For these proposals to be realized we promoted them through various channels such as the CBCK, Church media and the Asian Synod. Early success came in June, 2001, when the CBCK introduced the subcommittee for women under the Committee for the Lay Apostolate.

However, women’s committees have not been established at diocesan level. Therefore, the subcommittee has no network extending to dioceses and parishes.

For the women’s subcommittee to function more effectively, every diocese should establish its own committee for women, as well as each parish. This will enable the CBCK, dioceses and parishes to gather opinions from Catholic women more efficiently, and reflect upon and implement them better.

Also, our second proposal for a quota of women on parish pastoral councils has not yet been adopted. Even recent synods in Incheon diocese and Seoul archdiocese did not clearly state any intentions on this.

Moreover, our other proposals have yet to bear fruit.

Apart from these, we also have many other issues to address, like the formation of women leaders, increasing variety in education for Catholic women and promoting solidarity with women of other religions.

In the end, we still have a long way to go. What we have achieved so far seems like the first step towards reaching our goal.

Nevertheless, making the first step is a stepping stone and we need to ceaselessly arouse support inside the Church to put our proposals into practice.

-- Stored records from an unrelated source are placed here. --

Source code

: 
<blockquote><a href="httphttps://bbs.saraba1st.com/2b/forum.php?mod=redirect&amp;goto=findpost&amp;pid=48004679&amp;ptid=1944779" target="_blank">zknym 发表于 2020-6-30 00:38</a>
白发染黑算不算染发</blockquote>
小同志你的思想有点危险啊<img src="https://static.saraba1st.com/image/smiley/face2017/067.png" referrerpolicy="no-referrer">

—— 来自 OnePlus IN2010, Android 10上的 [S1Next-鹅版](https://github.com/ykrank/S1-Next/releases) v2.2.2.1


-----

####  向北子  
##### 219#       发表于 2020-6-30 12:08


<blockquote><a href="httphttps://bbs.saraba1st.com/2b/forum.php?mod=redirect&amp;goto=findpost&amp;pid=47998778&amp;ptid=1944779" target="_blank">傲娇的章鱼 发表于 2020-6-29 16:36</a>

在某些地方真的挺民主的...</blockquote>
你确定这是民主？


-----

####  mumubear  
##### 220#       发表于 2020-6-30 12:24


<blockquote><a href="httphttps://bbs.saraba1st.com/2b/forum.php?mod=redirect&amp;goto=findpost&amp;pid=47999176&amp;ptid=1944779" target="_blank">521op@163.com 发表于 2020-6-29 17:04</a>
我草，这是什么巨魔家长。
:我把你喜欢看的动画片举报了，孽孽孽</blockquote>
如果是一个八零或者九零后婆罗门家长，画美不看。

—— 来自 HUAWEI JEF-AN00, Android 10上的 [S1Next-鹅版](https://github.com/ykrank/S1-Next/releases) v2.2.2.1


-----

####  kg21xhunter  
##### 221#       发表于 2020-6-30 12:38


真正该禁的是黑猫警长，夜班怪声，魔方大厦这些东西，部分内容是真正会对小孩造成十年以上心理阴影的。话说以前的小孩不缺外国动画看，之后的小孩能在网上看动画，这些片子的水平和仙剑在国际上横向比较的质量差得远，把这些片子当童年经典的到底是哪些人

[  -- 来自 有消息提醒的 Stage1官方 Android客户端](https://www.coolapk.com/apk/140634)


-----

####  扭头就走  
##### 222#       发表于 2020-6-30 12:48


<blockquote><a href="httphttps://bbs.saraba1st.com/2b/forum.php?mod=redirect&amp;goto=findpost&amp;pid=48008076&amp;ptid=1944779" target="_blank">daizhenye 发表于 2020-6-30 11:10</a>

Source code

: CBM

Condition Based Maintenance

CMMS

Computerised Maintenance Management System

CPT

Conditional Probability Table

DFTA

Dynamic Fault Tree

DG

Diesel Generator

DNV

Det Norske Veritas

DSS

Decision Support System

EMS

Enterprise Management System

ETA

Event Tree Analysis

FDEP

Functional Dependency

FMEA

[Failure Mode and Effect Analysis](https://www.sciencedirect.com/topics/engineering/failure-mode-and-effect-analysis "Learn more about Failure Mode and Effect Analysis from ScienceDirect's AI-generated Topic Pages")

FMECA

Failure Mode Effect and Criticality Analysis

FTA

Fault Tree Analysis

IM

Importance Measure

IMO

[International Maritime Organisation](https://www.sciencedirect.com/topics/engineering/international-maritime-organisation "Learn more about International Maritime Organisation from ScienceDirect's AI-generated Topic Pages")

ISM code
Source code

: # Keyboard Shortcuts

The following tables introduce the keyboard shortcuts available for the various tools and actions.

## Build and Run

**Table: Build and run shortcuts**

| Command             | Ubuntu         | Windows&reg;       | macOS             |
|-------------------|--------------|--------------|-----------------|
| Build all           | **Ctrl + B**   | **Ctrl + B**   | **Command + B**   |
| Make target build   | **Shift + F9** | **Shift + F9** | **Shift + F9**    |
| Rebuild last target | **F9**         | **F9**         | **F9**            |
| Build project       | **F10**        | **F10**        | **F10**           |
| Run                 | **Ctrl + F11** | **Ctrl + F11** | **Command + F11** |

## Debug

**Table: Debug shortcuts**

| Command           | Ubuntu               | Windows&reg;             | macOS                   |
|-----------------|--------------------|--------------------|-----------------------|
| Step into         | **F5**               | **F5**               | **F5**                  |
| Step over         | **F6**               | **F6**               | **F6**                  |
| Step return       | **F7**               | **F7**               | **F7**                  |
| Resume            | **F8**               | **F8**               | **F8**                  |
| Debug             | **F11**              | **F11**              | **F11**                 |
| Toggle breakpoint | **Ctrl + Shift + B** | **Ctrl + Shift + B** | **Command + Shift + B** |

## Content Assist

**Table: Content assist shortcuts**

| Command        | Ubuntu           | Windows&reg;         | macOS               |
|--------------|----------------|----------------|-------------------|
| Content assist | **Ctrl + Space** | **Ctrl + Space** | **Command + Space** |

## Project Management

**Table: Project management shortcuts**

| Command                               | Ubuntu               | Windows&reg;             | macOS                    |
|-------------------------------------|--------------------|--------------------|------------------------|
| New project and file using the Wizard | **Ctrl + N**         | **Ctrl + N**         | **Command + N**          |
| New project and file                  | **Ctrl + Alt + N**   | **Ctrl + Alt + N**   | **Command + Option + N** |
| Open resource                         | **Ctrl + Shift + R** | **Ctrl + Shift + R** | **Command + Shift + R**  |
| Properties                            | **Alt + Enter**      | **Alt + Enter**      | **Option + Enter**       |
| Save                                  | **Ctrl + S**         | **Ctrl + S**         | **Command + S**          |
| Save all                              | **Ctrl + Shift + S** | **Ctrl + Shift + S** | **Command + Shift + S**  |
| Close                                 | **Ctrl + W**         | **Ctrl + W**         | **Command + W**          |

This is our role.

Since it is still a long road, we should take a deep breath and move forward in solidarity with other women and with the help of wisdom from the Holy Spirit.

I would therefore like to pin the hope s of this "new millennium" onto our women again.

Teresa Kim Sun-shil is the former president of the Korean Catholic Women's Community for a New World and a committee member of the Miriam Center for Migrant Women.